According to the United States Census Bureau, the village has a total area of 0.22 sqmi, all land.

==Demographics==

Historical population
| Census | Pop. | Note | %± |
| 1940 | 210 |  | — |
| 1950 | 314 |  | 49.5% |
| 1960 | 504 |  | 60.5% |
| 1970 | 817 |  | 62.1% |
| 1980 | 643 |  | −21.3% |
| 1990 | 546 |  | −15.1% |
| 2000 | 488 |  | −10.6% |
| 2010 | 491 |  | 0.6% |
| 2020 | 530 |  | 7.9% |
U.S. Decennial Census

===2010 census===
As of the census of 2010, there were 491 people, 217 households, and 137 families living in the village. The population density was 2231.8 PD/sqmi. There were 228 housing units at an average density of 1036.4 /sqmi. The racial makeup of the village was 91.4% White, 2.2% African American, 0.2% Native American, 4.9% Asian, and 1.2% from two or more races. Hispanic or Latino of any race were 0.4% of the population.

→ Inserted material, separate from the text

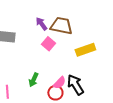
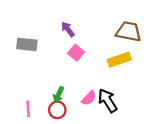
brown trapezoid: (61, 26) -> (129, 32), moved
red circle: (55, 93) -> (57, 110), moved

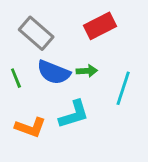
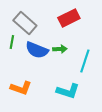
green line: (16, 78) -> (12, 42), moved, turned 32
cyan L-shape: (74, 114) -> (68, 91), moved, turned 35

There were 217 households, of which 23.5% had children under the age of 18 living with them, 55.3% were married couples living together, 5.1% had a female householder with no husband present, 2.8% had a male householder with no wife present, and 36.9% were non-families. 34.1% of all households were made up of individuals, and 22.6% had someone living alone who was 65 years of age or older. The average household size was 2.26 and the average family size was 2.92.

The median age in the village was 50.6 years. 23.4% of residents were under the age of 18; 3.3% were between the ages of 18 and 24; 16.2% were from 25 to 44; 29.8% were from 45 to 64; and 27.3% were 65 years of age or older. The gender makeup of the village was 46.4% male and 53.6% female.

===2000 census===
As of the census of 2000, there were 488 people, 211 households, and 147 families living in the village. The population density was 2,243.8 people per square mile (856.4/km^{2}). There were 216 housing units at an average density of 993.2 per square mile (379.1/km^{2}). The racial makeup of the village was 97.75% White, 0.20% African American, 1.84% Asian, and 0.20% from two or more races. Hispanic or Latino of any race were 0.82% of the population.

There were 211 households, out of which 23.7% had children under the age of 18 living with them, 63.0% were married couples living together, 5.7% had a female householder with no husband present, and 29.9% were non-families. 27.5% of all households were made up of individuals, and 13.3% had someone living alone who was 65 years of age or older. The average household size was 2.31 and the average family size was 2.83.

In the village, the population was spread out, with 20.5% under the age of 18, 3.9% from 18 to 24, 21.7% from 25 to 44, 29.5% from 45 to 64, and 24.4% who were 65 years of age or older. The median age was 48 years. For every 100 females, there were 99.2 males. For every 100 females age 18 and over, there were 93.0 males.

The median income for a household in the village was $57,031, and the median income for a family was $70,962. Males had a median income of $46,250 versus $28,500 for females. The per capita income for the village was $28,074. None of the families and 0.8% of the population were living below the poverty line, including no under eighteens and none of those over 64.

==Transportation==
Central Transportation provides public transit service to Park Ridge via Route 4.

==Notable people==
- Anton C. Krembs, politician and businessman, lived in Park Ridge.